Produce an exact transcription of the data, with the images left out.

▶ **Data block**:
▬▬▬▬▬▬
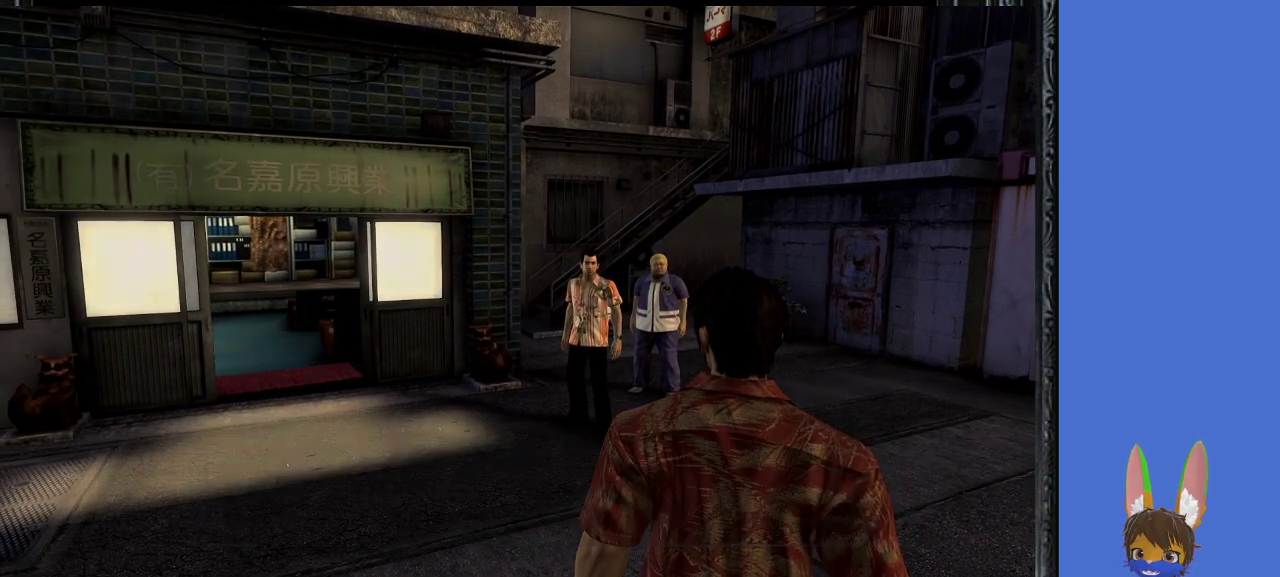
{"buttons": [], "left_stick": "center", "right_stick": "center", "events": [[400, "left_stick", "center"]]}
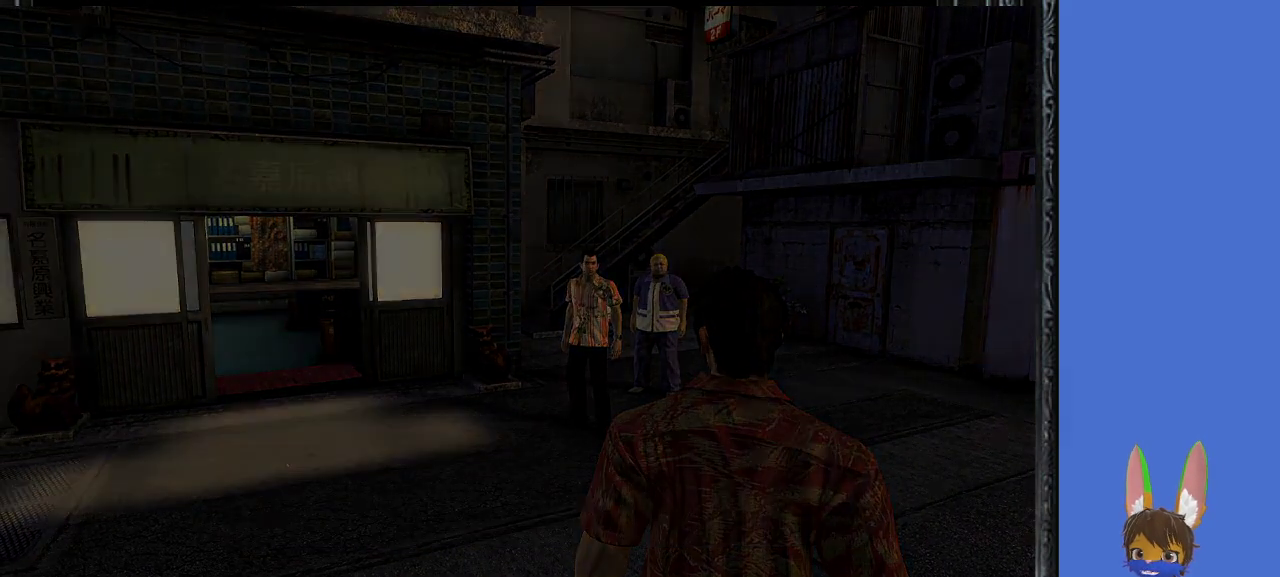
{"buttons": [], "left_stick": "up", "right_stick": "center", "events": [[367, "left_stick", "up"]]}
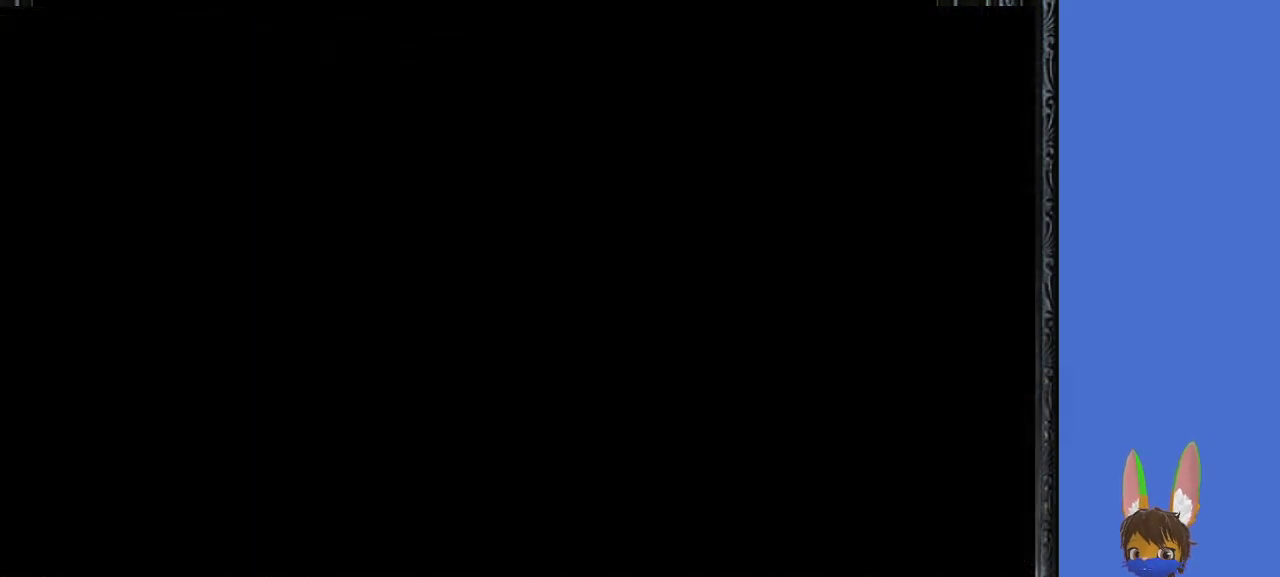
{"buttons": [], "left_stick": "up", "right_stick": "center", "events": []}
▬▬▬▬▬▬
▶ **Reply**:
{"buttons": [], "left_stick": "center", "right_stick": "center", "events": [[400, "left_stick", "center"]]}
{"buttons": [], "left_stick": "up", "right_stick": "center", "events": [[367, "left_stick", "up"]]}
{"buttons": [], "left_stick": "up", "right_stick": "center", "events": []}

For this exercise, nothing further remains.